A former British soldier already sentenced to be executed in the Democratic Republic of Congo for murder following a “deeply flawed” trial has now been convicted of killing his cellmate in a separate case – this time despite a post-mortem examination showing the death was suicide.
Joshua French, who served in the Parachute Regiment, has been given a life sentence for murdering his friend and cellmate Tjostolv Moland, who was found dead in prison on 18 August last year.
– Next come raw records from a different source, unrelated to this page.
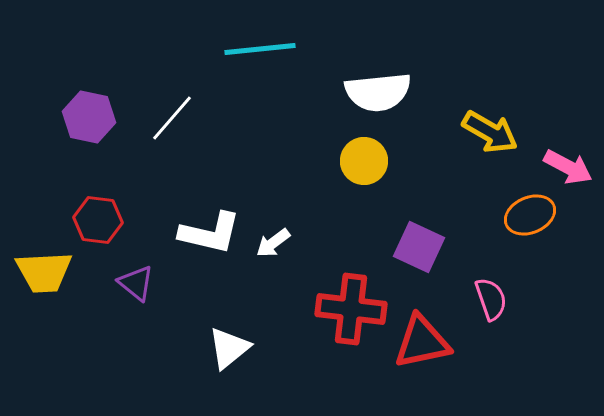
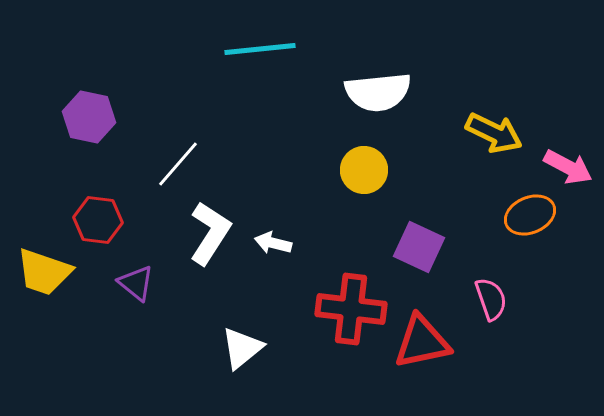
white line: moved 6 px right, 46 px down
yellow arrow: moved 4 px right, 1 px down; rotated 4 degrees counterclockwise
yellow circle: moved 9 px down
white L-shape: rotated 70 degrees counterclockwise
white arrow: rotated 51 degrees clockwise
yellow trapezoid: rotated 22 degrees clockwise
white triangle: moved 13 px right
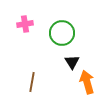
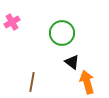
pink cross: moved 13 px left, 2 px up; rotated 21 degrees counterclockwise
black triangle: rotated 21 degrees counterclockwise
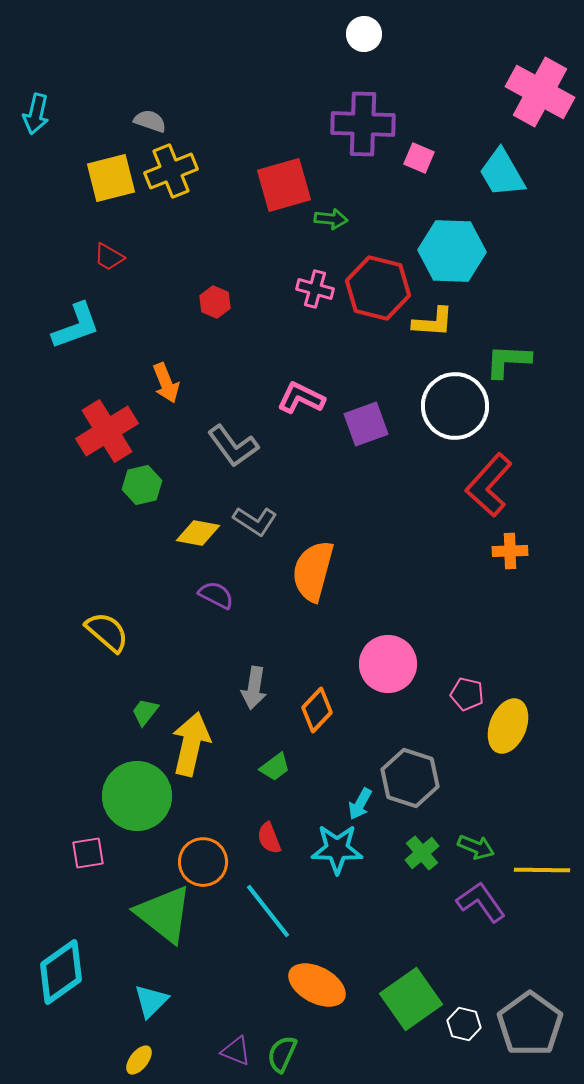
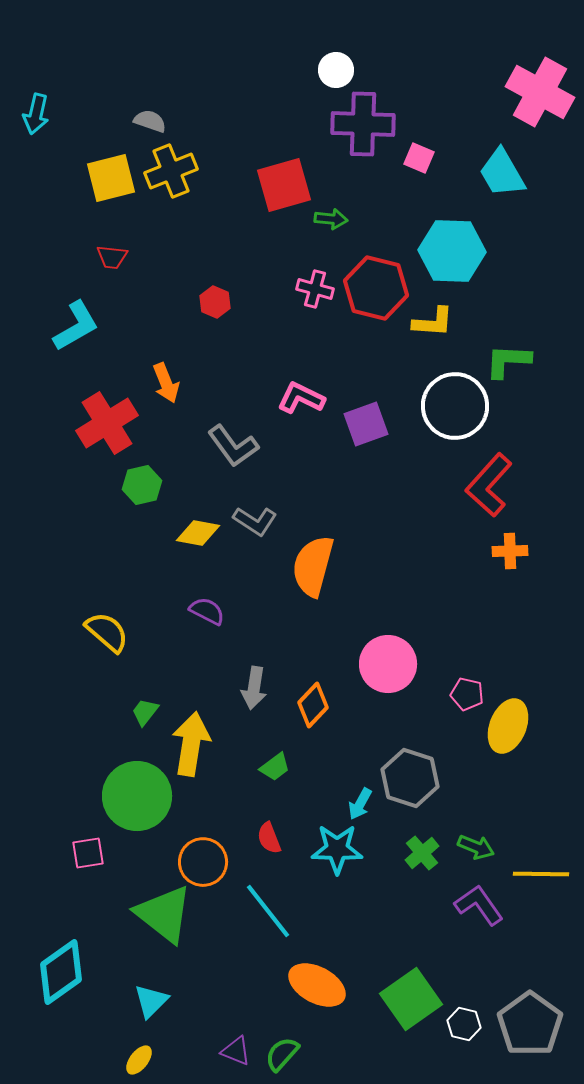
white circle at (364, 34): moved 28 px left, 36 px down
red trapezoid at (109, 257): moved 3 px right; rotated 24 degrees counterclockwise
red hexagon at (378, 288): moved 2 px left
cyan L-shape at (76, 326): rotated 10 degrees counterclockwise
red cross at (107, 431): moved 8 px up
orange semicircle at (313, 571): moved 5 px up
purple semicircle at (216, 595): moved 9 px left, 16 px down
orange diamond at (317, 710): moved 4 px left, 5 px up
yellow arrow at (191, 744): rotated 4 degrees counterclockwise
yellow line at (542, 870): moved 1 px left, 4 px down
purple L-shape at (481, 902): moved 2 px left, 3 px down
green semicircle at (282, 1054): rotated 18 degrees clockwise
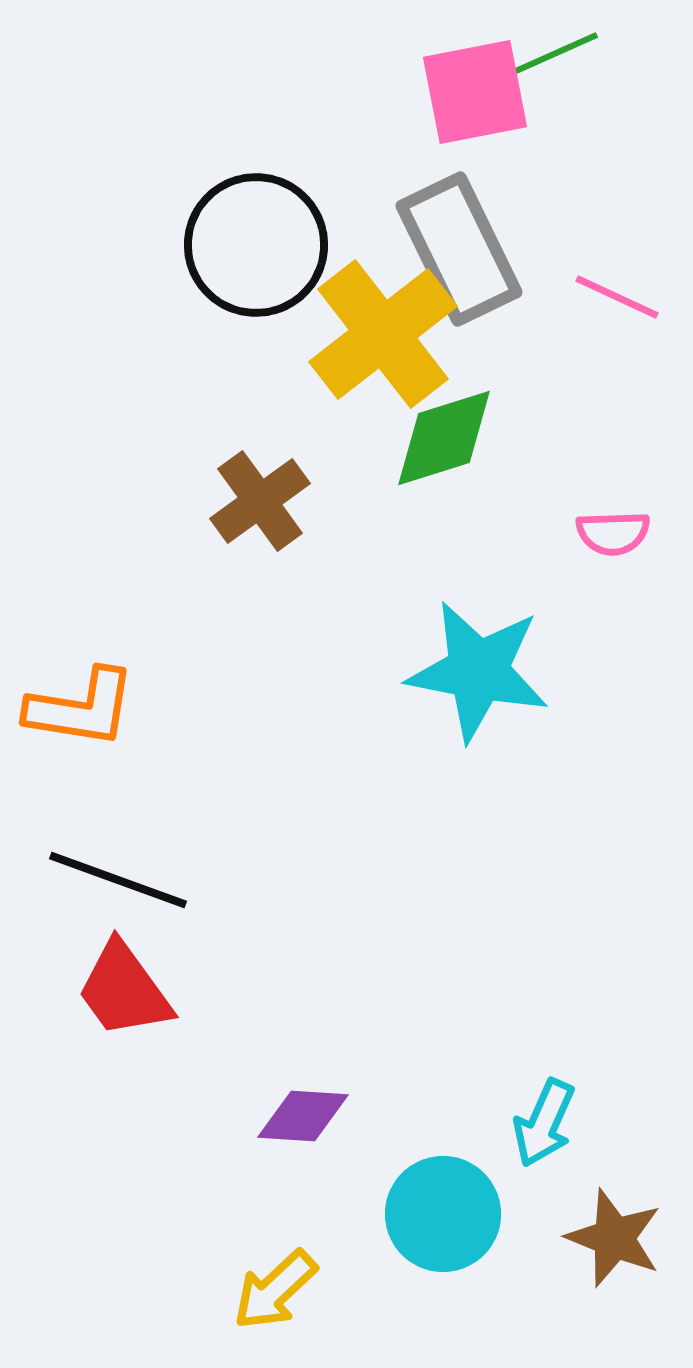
The campaign group Reprieve, which has written to David Cameron urging the government to help, said a post-mortem examination conducted jointly by Congolese police and the Norwegian police agency Kripos confirmed Mr Moland had committed suicide.
Mr French and Mr Moland, a Norwegian, were sentenced to death in 2009 after being convicted of espionage and murder, although they maintained their innocence. They were convicted for a second time in June 2010 following a military retrial branded a “farce” by campaigners.
The original trial saw witnesses provide conflicting testimony, Reprieve said. It is also claimed Mr French was subjected to a mock execution and forced to sign a confession. The group said it was appalled by the latest verdict and said Mr French, 31, should never have been charged.
Maya Foa, director of Reprieve’s death penalty team, said: “Life imprisonment in the DRC for someone with such severe mental ill health as Joshua is effectively a death sentence. He is acutely psychotic and should never have been put on trial – his best friend’s death was proven to be suicide. The UK government must do everything they can to get him transferred to a hospital where he can receive the medical attention he so desperately needs.”
Mr Moland’s father has written to the Congolese authorities asking for the charges against Mr French to be dropped, but the request has not been answered.